- Brief -
Put the data lines starting at the line that contains "Which label corresponds" and ending at the line that contains "Transcribe this box", both included, into a Markdown table with the columns Row and Line. Leave out blank lines and pictures.

- Supplied material -
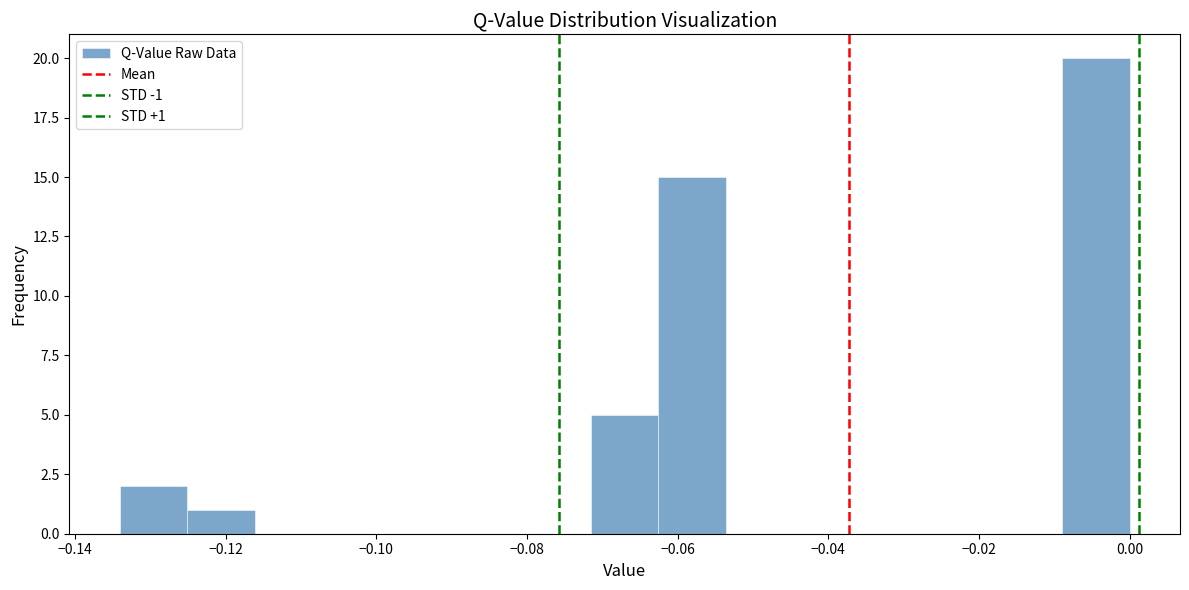

Which range on the x-axis has the tallest bar?

-0.008 to 0.000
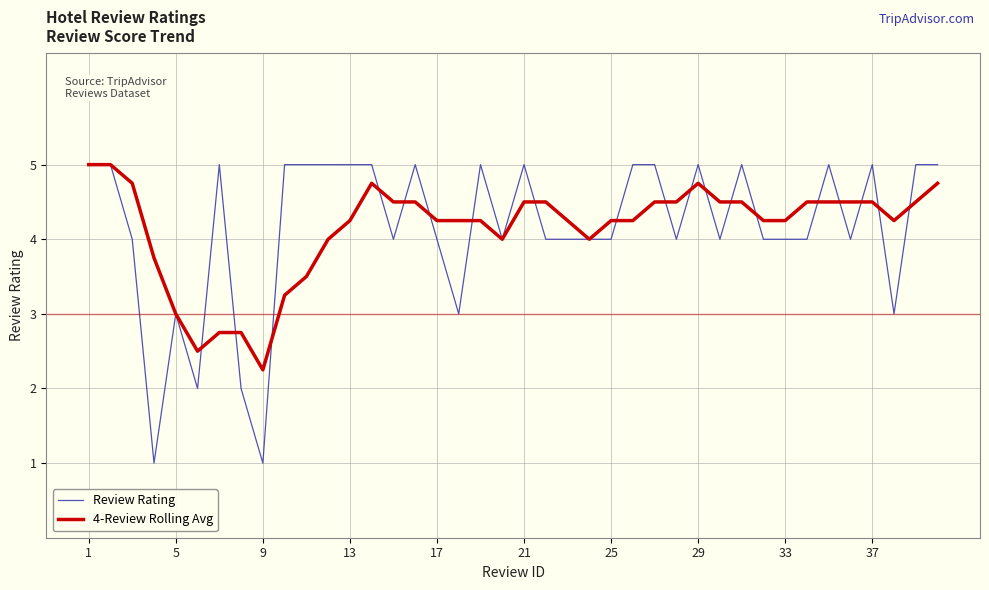

What is the lowest value of the Review Rating series?

1.0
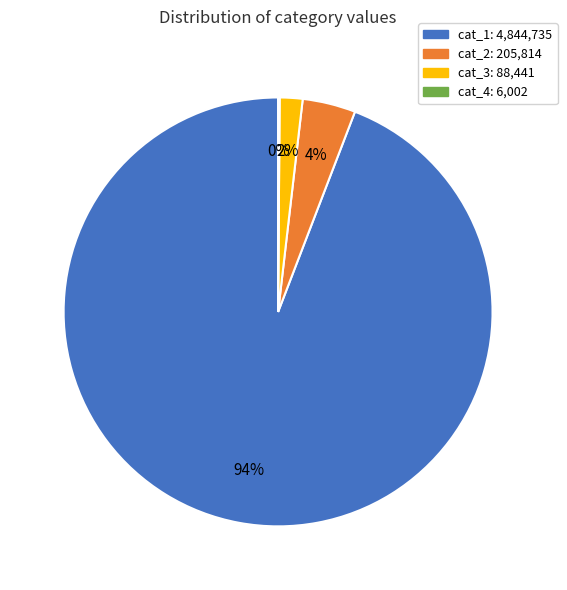

To the nearest percent, what is the difference between the largest and smallest slice percentages?

94%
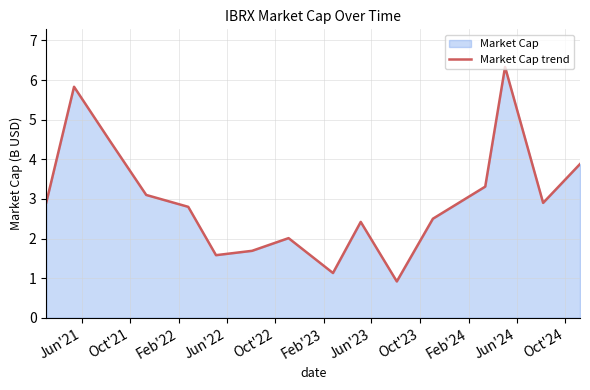

What is the difference between the maximum and minimum values?

5.4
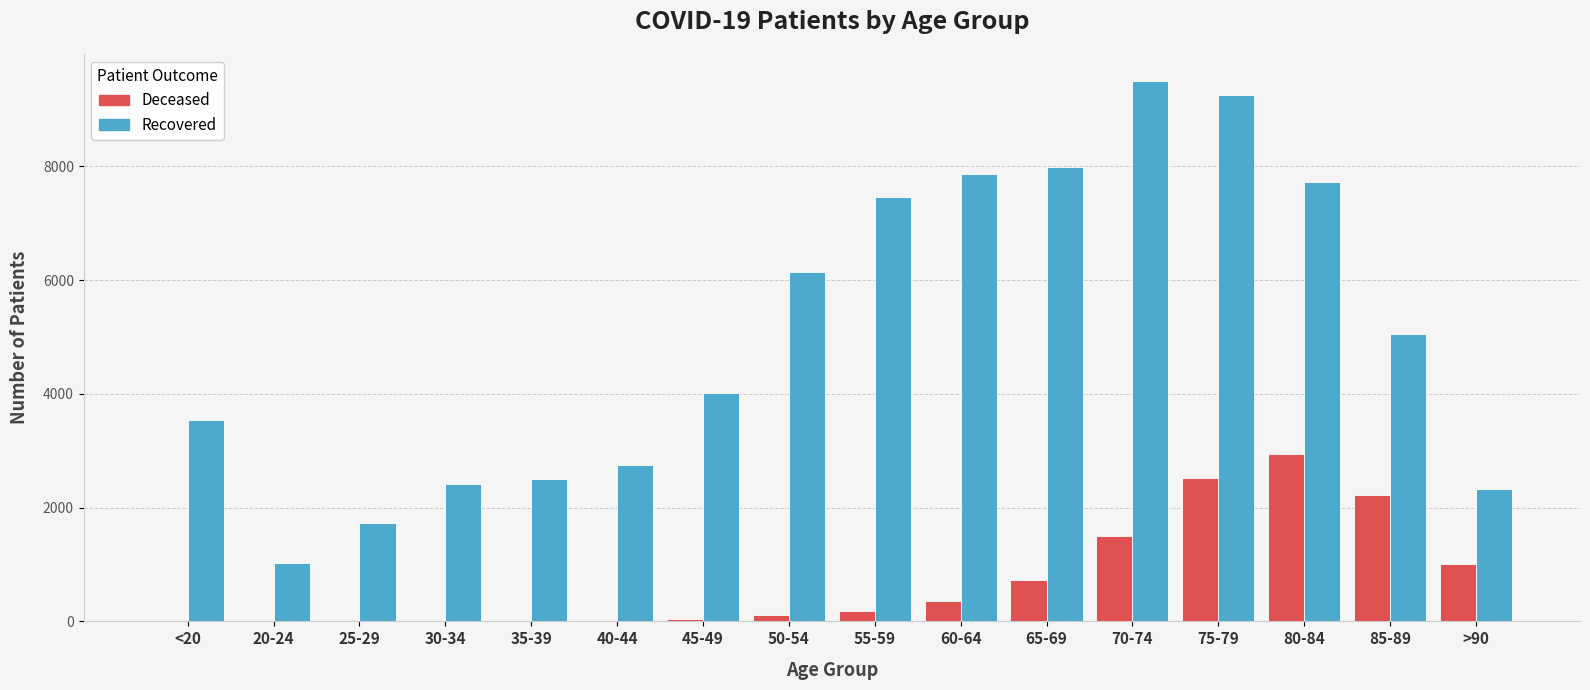

Which label corresponds to the largest value in the chart?

70-74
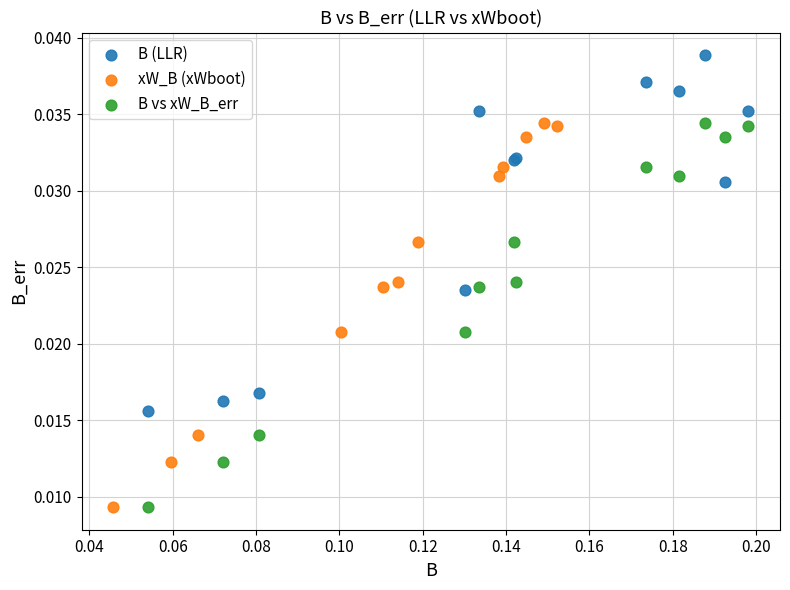

Which series reaches the maximum Y coordinate?

B (LLR)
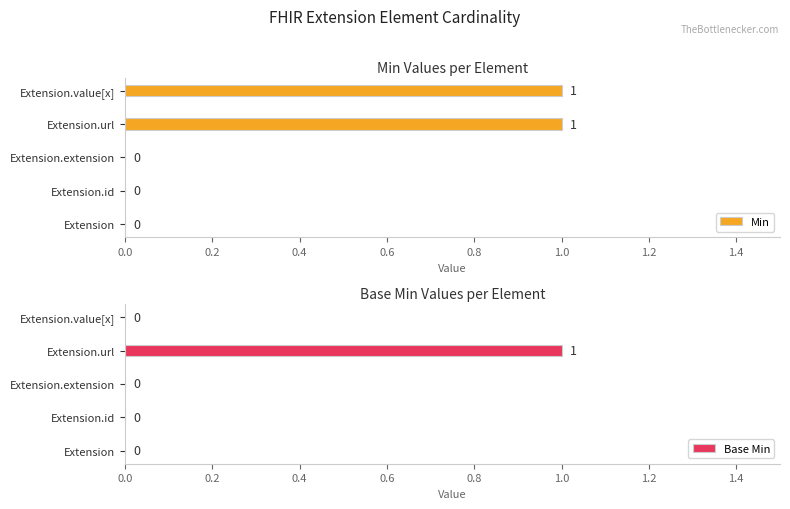

How many series are shown in this chart?

2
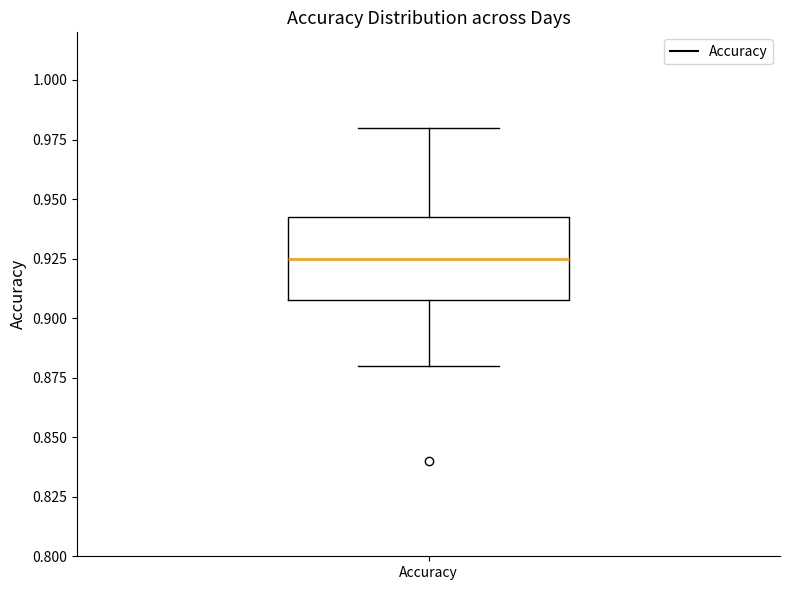

Transcribe this box plot: give where the median line is, the range the box spans, and where the two whiskers end, as read against the y-axis. The values are not printed on the chart, so give them approximately, as read against the axis.

median 0.925, box 0.910 to 0.945, whiskers 0.880 to 0.980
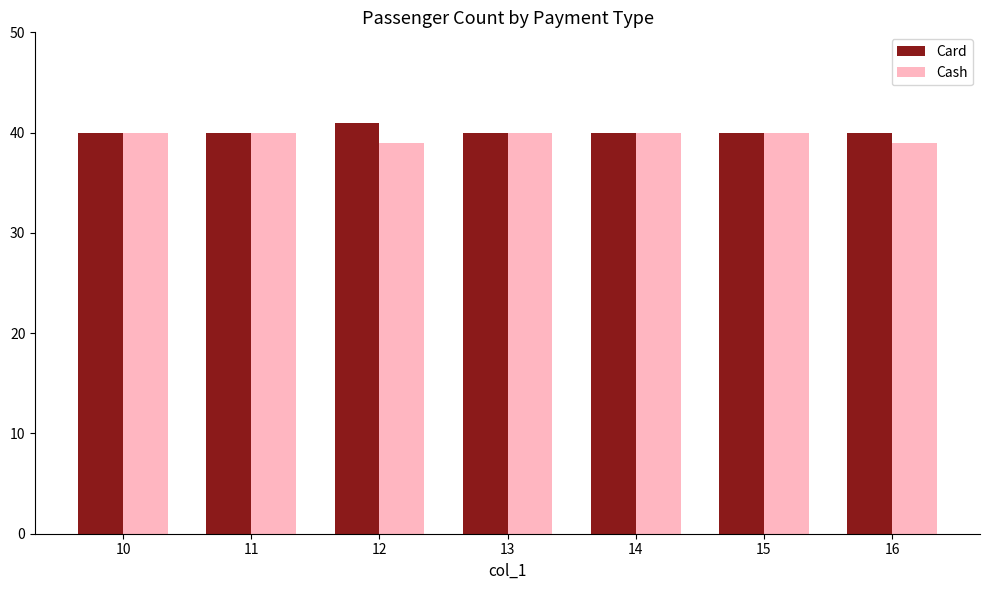

Are the bars grouped side by side (vs. stacked)?

Yes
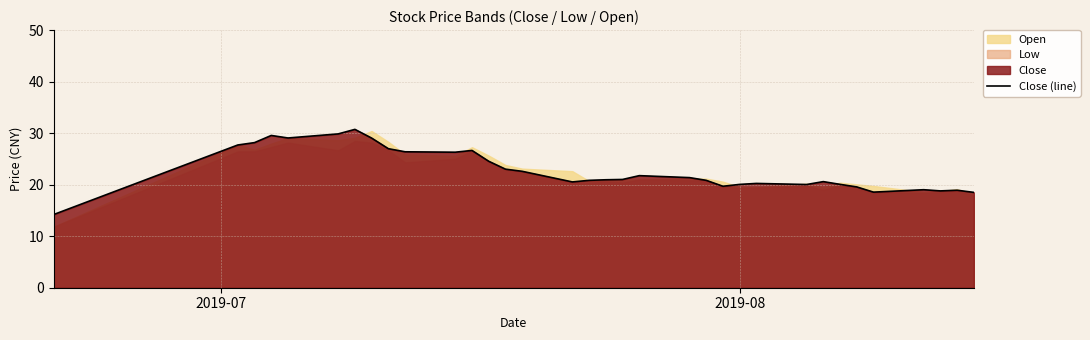

What is the highest value of the Close (line) series?

30.7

- Reply -
| Row | Line |
|---|---|
| 1 | Which label corresponds to the largest value in the chart? |
| 2 | 70-74 |
| 3 | Which series reaches the maximum Y coordinate? |
| 4 | B (LLR) |
| 5 | How many series are shown in this chart? |
| 6 | 2 |
| 7 | Transcribe this box plot: give where the median line is, the range the box spans, and where the two whiskers end, as read against the y-axis. The values are not printed on the chart, so give them approximately, as read against the axis. |